Taking Closer Look at Pesky Pollen: 1 Man?’Dr. Pollen’?Takes Measure of State’s Suffering

By Ted Gregory, Chicago Tribune

Jun. 22–Joseph Leija is a soft-spoken 78-year-old allergist who has been practicing medicine for 50 years.

But when he makes his way to the rooftop of a suburban medical building, he becomes something more: Dr. Pollen.

Leija is the sole provider of official pollen counts in Illinois, a critical role considering that an estimated 60 million people are suffering from allergies in the U.S. And that number is growing.

An assortment of news outlets, researchers and people suffering from maladies ranging from hay fever to asthma depend on his information.

“Sometimes my wife says I’m nuts for doing it, but it’s a challenge and I like the challenge,” Leija said. “I feel good that I can give people something I think is substantial to help them live a better life.”

Leija has been providing his counts for 12 years, ever since the American Academy of Allergy, Asthma and Immunology invited him to be trained and certified in the specialty. It is a solitary job.

He wakes at 5:30 a.m. every weekday and arrives at his office in the Gottlieb Professional Building in Melrose Park by about 7:15 a.m. There he reaches for a slide coated with a thin layer of silicone.

He slips the slide in a special case and calls the security desk to say he is heading up to the roof. The security guards give him a quick weather update.

He takes the elevator to the sixth floor and climbs 24 steps to the gravel roof, where he navigates around the air conditioning equipment.

“It’s a little spooky up there sometimes,” Leija said, and not merely because the volumetric spore trap–the machine that collects airborne particles–looks like a cross between a 3-foot mosquito and a lunar module.

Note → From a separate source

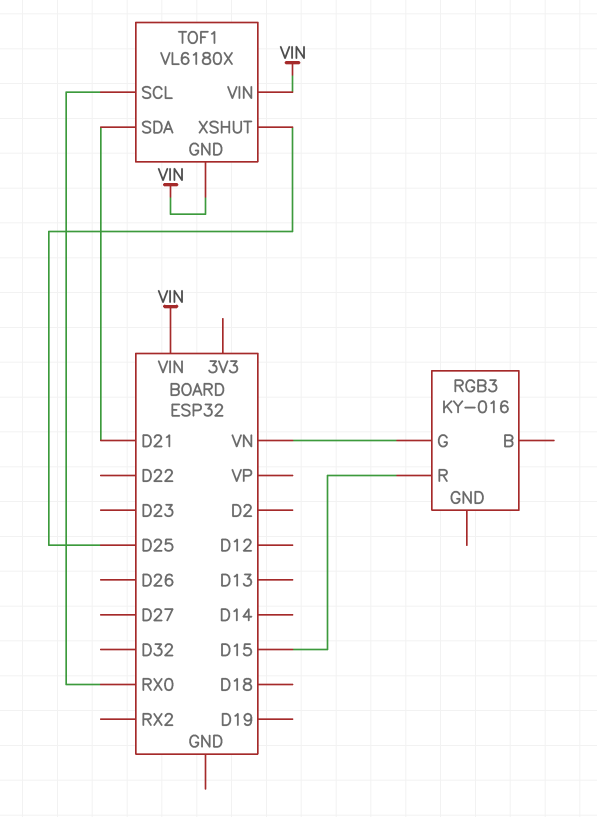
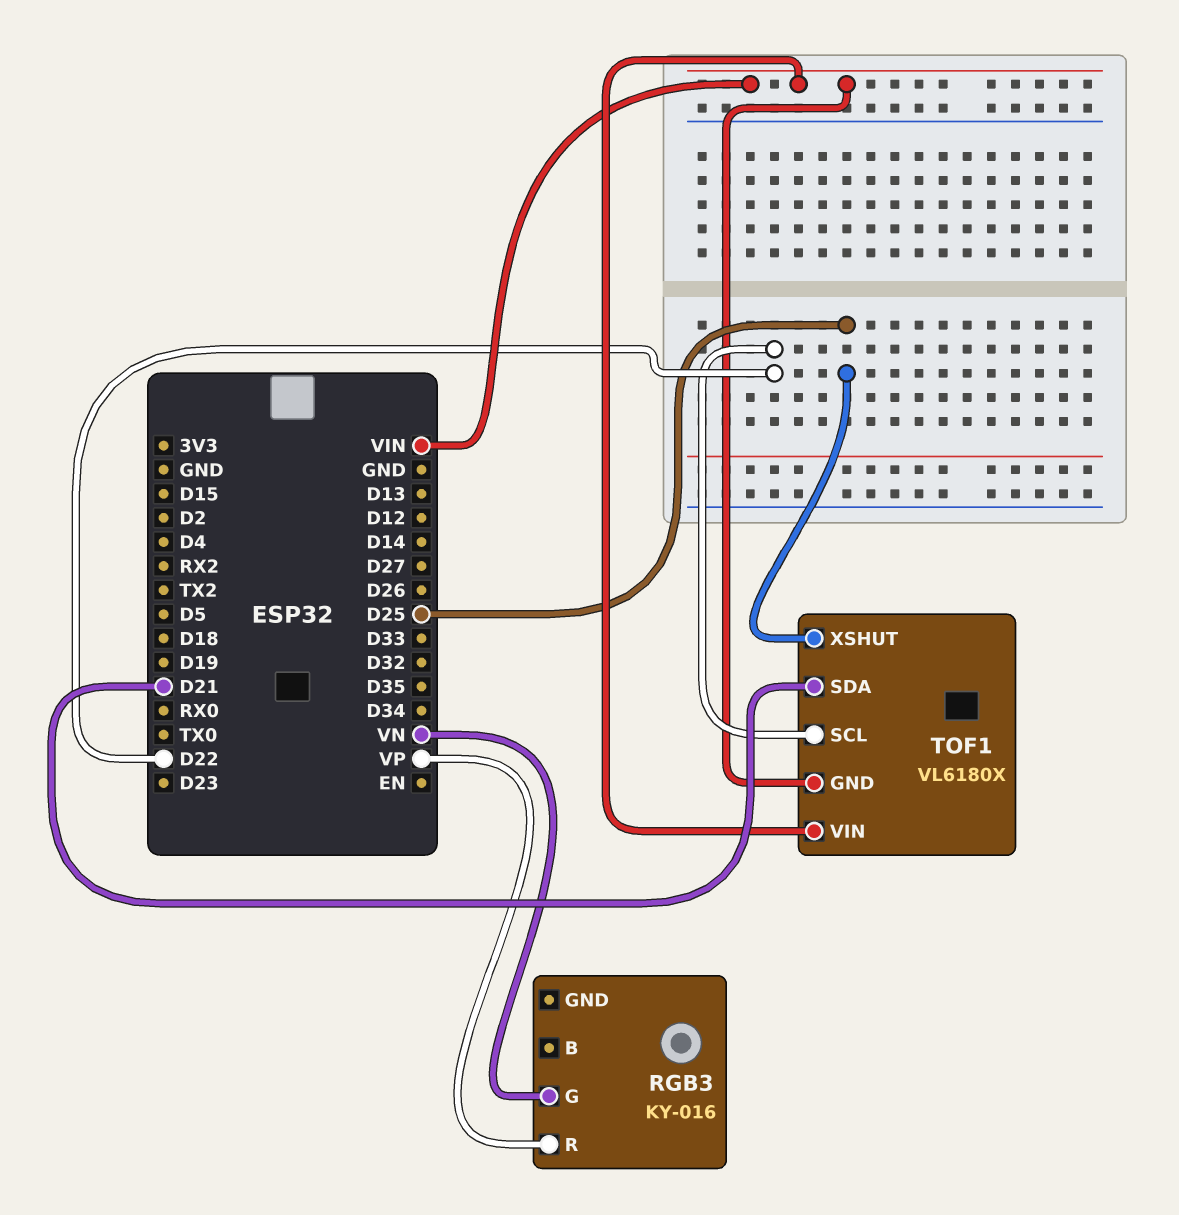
RGB3 pin R: D15 -> VP
TOF1 pin SCL: RX0 -> D22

Once he gets to the machine, Leija pulls one slide and replaces it with another. Then he trudges back downstairs to his office, where he spends the next two hours with a microscope analyzing what turned up on the first slide.

After determining the type of pollen and calculating the day’s pollen count, Leija contacts the National Allergy Bureau with his information. Friday’s pollen count, for example, registered low levels of tree and mold pollen, and moderate levels for grass and weed pollen.

Assistants call Gottlieb Memorial Hospital staff, who place the pollen counts on the hospital’s Web site, www.gottliebhospital.org. The results also are recorded on an allergy hot line (866-476-5536) by 10 a.m.

Many local news and weather outlets take the counts from the hospital’s Web site. WGN-TV’s chief meteorologist, Tom Skilling, is called with the count, Leija said.

Other allergists, mainly at universities, also use the information for research, he added.

It clearly is a popular service. The hot line has been receiving 10,000 calls a year for the last several years, Leija said.

Or, as his office manager, Pat Pagni, said: “It spreads like wildfire. People are just very aware during the allergy season.”

Often, Leija is pressed to speculate on trends and patterns in pollen counts. He refuses, saying pollen count is too complicated and a little fickle because it is so easily influenced by humidity, rain, temperature and wind velocity. He will say the slides are much dirtier than they were when he started in 1996, although he is not sure why.

Solitary as the job may be, Leija is getting noticed.

Last year, he received the Outstanding Leadership Award in Medicine from the Des Plaines Valley Council of the Boy Scouts of America. In 2006, Leija was given a public service award from the Chicago Medical Society. In 2004, the Illinois Society of Allergy, Asthma and Immunology gave him its distinguished service award.

And, he has the appreciation of Greg Anderson, 27, of Westchester.

“What he gives us is the real statistics,” said Anderson, who was in Leija’s Melrose Park office Friday. Anderson, who has asthma and allergic rhinitis, said the pollen count Web site is on his computer list of favorites.

“You can go other places, but most of those are just ‘guesstimates,’ ” Anderson said. “It’s so nice to have this information so we know what the weather is doing to the pollen count and how it’s affecting me.”